September 9, 2020
From a weak wifi connection in a Wal Mart parking lot somewhere near Mount Pleasant, SC…
Welcome back, FOOTBALL!
Goodbye Sunday afternoon hikes and Saturday afternoon lawn mowing.
No, I’m not available to get on a Zoom call on Thursday nights.
No, I’m not available to binge a Netflix romcom on Monday nights.
Yes, I realize the Saturday night primetime ABC game might be Coastal Carolina vs. Louisiana.
I’m OK with that.
Yes, I’m prepared for the awkwardness of watching football games on TV filled with promos for The Masters, The NBA Finals, The NHL Finals, The World Series, The US Open (Golf Edition) and the occasional political ad.
I’m not really going to pay attention to any of that.
Welcome back, FOOTBALL, I’ve cleared my schedule just for you.
Miami Hurricanes v UAB Blazers
THIS is really the year for the Canes. We aren’t kidding this time. We really do have a sensational freshman/transfer/8th Year Redshirt QB. Our defense is vicious. The Canes are back, baby! Miami is gonna rule in (insert any year you like starting with 2003 through the end of time, then pick out a towel to use when you have to dry all those tears of predictable disappointment).
Chiefs v Texans
Mahomes. If you handcuffed Houdini to Penn & Teller, tied all three to David Copperfield, chained them all together in an enormous case of flaming water while Doug Henning sawed each of them in half whilst suspended over a 300 starving wolves and everybody escaped and lived AND Teller found your card in Henning’s sock… it’s still only half the magic Mahomes is capable of.
Clemson v Wake
Gameday visits Winston Salem for the first time ever. This used to be the cigarette capital of the world. Now it’s the ashtray America forgot to empty. Some fool ‘invented’ Krispy Kreme donuts in Winston Salem. These are the worst donuts ever foisted on consumers because they all contain second-hand menthol. Wake has a great kicker. So does Clemson.
The biggest question for Clemson this season will be if the Tigers are going to share the corona virus with other teams or alternatively, since nearly the entire squad was previously exposed, the Tigers will be out there catching the virus again.
FSU v GT
The Yellow Jackets should be easy pickings, even for FSU. As long as GT requires every student to pass calculus and computer science, recruiting enough athletes to run anything other than the wish-flex-wing-zone-option ground attack they ran under former coach Paul Johnson will be difficult. Stand strong, Jackets, there’s always basketball seas… oh, never mind.
Meanwhile, FSU joins Miami in its first official season as part of the “We Are What We Were and More” club. The Seminoles are hoping to just be almost as good as UCF.
UNC v Syracuse
You know it’s 2020 when the Tar Heels are excited about football.
ND V Duke
Duke is testing students for covid constantly. So far, no outbreaks. They plan to keep testing football players between plays. If you thought Duke was looking down on everyone else before, wait until they go all season without a covid case.

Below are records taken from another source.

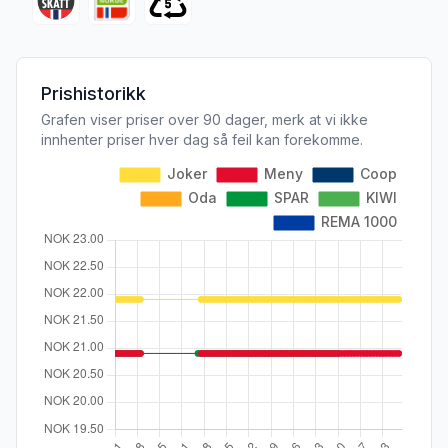
Prishistorikk
Grafen viser priser over 90 dager, merk at vi ikke
innhenter priser hver dag så feil kan forekomme.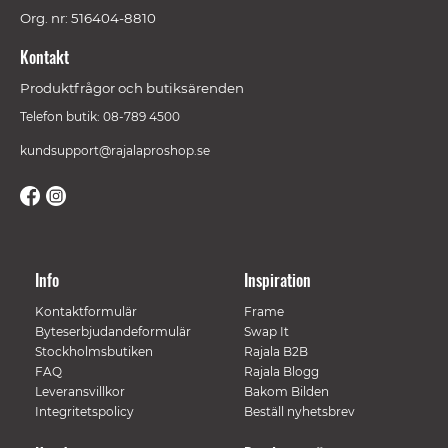
Org. nr: 516404-8810
Kontakt
Produktfrågor och butiksärenden
Telefon butik: 08-789 4500
kundsupport@rajalaproshop.se
Info
Inspiration
Kontaktformulär
Frame
Byteserbjudandeformulär
Swap It
Stockholmsbutiken
Rajala B2B
FAQ
Rajala Blogg
Leveransvillkor
Bakom Bilden
Integritetspolicy
Beställ nyhetsbrev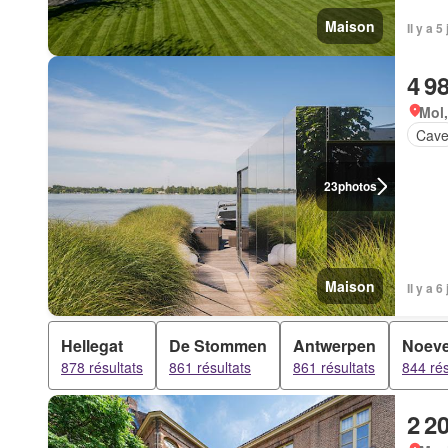
Maison
Il y a 
4 9
Mol
Cav
23
photos
Maison
Il y a 
Hellegat
De Stommen
Antwerpen
Noev
878 résultats
861 résultats
861 résultats
844 rés
2 2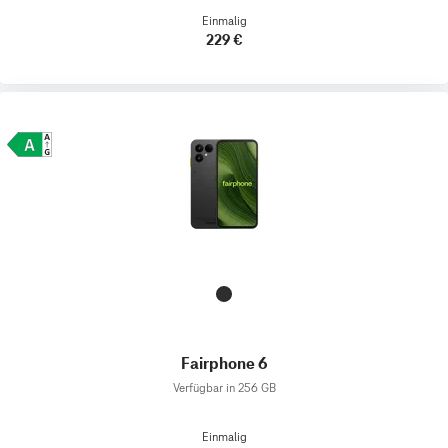
Einmalig
229 €
Fairphone 6
Verfügbar in 256 GB
Einmalig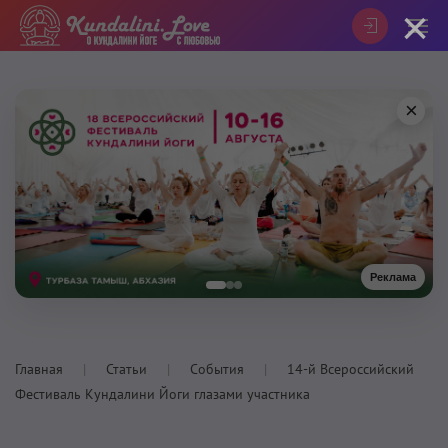
×
×
Реклама
Главная
Статьи
События
14-й Всероссийский
Фестиваль Кундалини Йоги глазами участника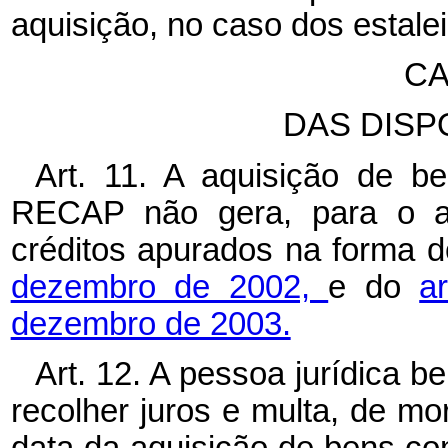
aquisição, no caso dos estalei
CA
DAS DISP
Art. 11. A aquisição de b
RECAP não gera, para o adq
créditos apurados na forma 
dezembro de 2002,
e do
a
dezembro de 2003.
Art. 12. A pessoa jurídica b
recolher juros e multa, de mor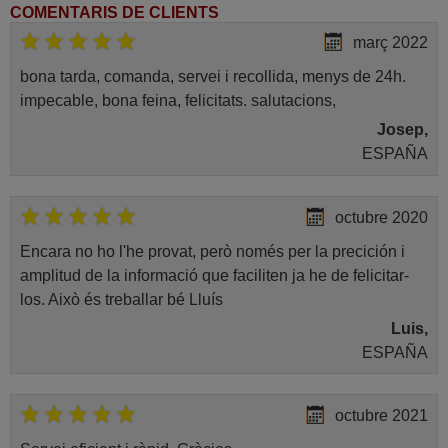
COMENTARIS DE CLIENTS
març 2022
bona tarda, comanda, servei i recollida, menys de 24h.
impecable, bona feina, felicitats. salutacions,
Josep,
ESPAÑA
octubre 2020
Encara no ho l'he provat, però només per la precición i
amplitud de la informació que faciliten ja he de felicitar-
los. Això és treballar bé Lluís
Luis,
ESPAÑA
octubre 2021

Notre Dame already paused for 2 weeks due to the pandemic. All that does is delay the moment we all realize that the Irish are not as good as we think they are.
Saints v Bucs
In 1977 Bucs QB Gary Huff, a potential Hall of Fame ticketed guest, led Tampa to its first NFL victory after 26 consecutive losses. The orangcicles defeated Archie Manning, Hank Stram and 52 other unidentified Saints 33-14.
This game is not that game.
Drew Brees vs Tom Brady. It’s like the plot of the movie Cocoon in which a bunch of old guys find some space eggs in a pool that gives them a ‘life force’. The movie was filmed in St. Petersburg and sources tell The Commissioner the actual pool of alien life force eggs is in Derek Jeter’s house on Davis Island, where Tom Brady now lives.
Drew does not need alien egg life force to stay young. He lives in New Orleans. Just drink the water.
LV Raiders v Carolina
The “Las Vegas Raiders” sounds like the tackiest sports franchise ever.
Eagles v Team
There’s no confusion about the Eagles’ opponent this week. It’s the football team.
Patriots v Dolphins
Fitzmagic vs. Cam Newton. Cam Newton is so powerful he’s turned Belichick into a friendlier person. Hear Bill on the radio doing interviews. See Bill as a guest during Navy games. That’s Bill making jokes on a Subway commercial.
Never doubt the power of Cam Newton’s joy.
For Dolphin fans, ‘Joy’, is the opposite of whatever you’ve been feeling since Marino retired.
Cowboys v Rams
The Rams open a brand new stadium that is now the greatest arena on earth and they get to show it off to… Jerry Jones! Jones owns the former greatest arena on earth, Jerry World, which is now the Family Dollar of football stadiums.
Welcome back, football! Please stay awhile.
Happy Picking,
The Commissioner

Ahhhhh. It’s good to be back Commish!